In astratto la situazione è pressoché ideale: mercati azionari internazionali che in quasi cinque anni hanno raddoppiato il loro valore (triplicato il Nasdaq), tassi di interesse ai minimi storici, banche centrali che assicurano la prosecuzione senza scossoni di questa bonaccia. Gli italiani hanno invece una percezione negativa della loro situazione finanziaria. Emerge dall’indagine realizzata da Doxametrics e presentata in occasione della settimana dell'Investimento Sostenibile e Responsabile. Analizzando il campione (1005 risparmiatori tra i 30 e i 50 anni che hanno investito almeno mille euro nell’ultimo anno), il 21% si dichiara per nulla soddisfatto della gestione del suo patrimonio da parte del suo intermediario finanziario, a fronte dell’11% di soddisfatti (neutra l’opinione degli altri).
Ancora più ampio il gap alla domanda sulla “probabilità con cui rifarebbe le scelte di investimento fatte in passato”: sale al 26% la quota dei “pentiti” mentre resta all’11% quella dei soddisfatti.

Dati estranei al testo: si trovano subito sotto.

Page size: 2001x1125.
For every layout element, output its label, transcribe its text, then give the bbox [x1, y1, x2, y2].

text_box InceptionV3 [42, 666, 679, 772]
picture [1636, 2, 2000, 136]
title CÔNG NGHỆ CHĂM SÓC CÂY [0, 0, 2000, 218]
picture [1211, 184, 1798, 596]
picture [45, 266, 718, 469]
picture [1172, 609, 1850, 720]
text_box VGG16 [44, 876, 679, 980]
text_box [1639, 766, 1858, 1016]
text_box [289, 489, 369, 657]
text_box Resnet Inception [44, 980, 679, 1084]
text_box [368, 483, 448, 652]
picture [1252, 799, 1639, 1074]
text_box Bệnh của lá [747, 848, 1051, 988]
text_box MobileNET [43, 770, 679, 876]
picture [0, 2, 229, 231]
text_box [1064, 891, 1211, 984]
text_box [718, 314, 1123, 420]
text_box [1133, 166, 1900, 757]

I motivi di questo scontento? Innanzitutto il rumore di fondo della crisi italiana e la sua retorica, che mistifica l’immagine della propria condizione finanziaria; e che impatta anche nella quotazione pressoché invariata della Borsa italiana nel quinquennio; pesa spesso anche la difficoltà di comprendere per il risparmiatore il valore della prestazione dell’intermediario.
Ma c’è un altro elemento che amplifica l’insoddisfazione ed è lo scopo del risparmio stesso, percepito come irrelato rispetto a finalità di medio e lungo termine: chi risparmia con obiettivi mirati o con fini previdenziali o secondo criteri socialmente responsabili, percepisce il significato del suo atto di risparmiare. La gran parte degli italiani invece accantona senza obiettivi precisi, spinta da un background culturale che, di fronte alle difficoltà, induce a mettere nel salvadanaio la prima moneta disponibile, sottraendola magari ai consumi.
Solo a ottobre 5,5 miliardi di euro sono stati messi da parte, secondo l’ultimo monthly outlook dell’Abi. Quanta parte è sottratta, oltre che ai consumi, agli impieghi di medio e lungo termine e dunque al futuro? Ognuno risponda per sé. Ricordando che anche un’inflazione bassissima – lo 0,7% a ottobre – erode 11 miliardi di euro l’anno, dai 1210 miliardi depositati sul c/c degli italiani.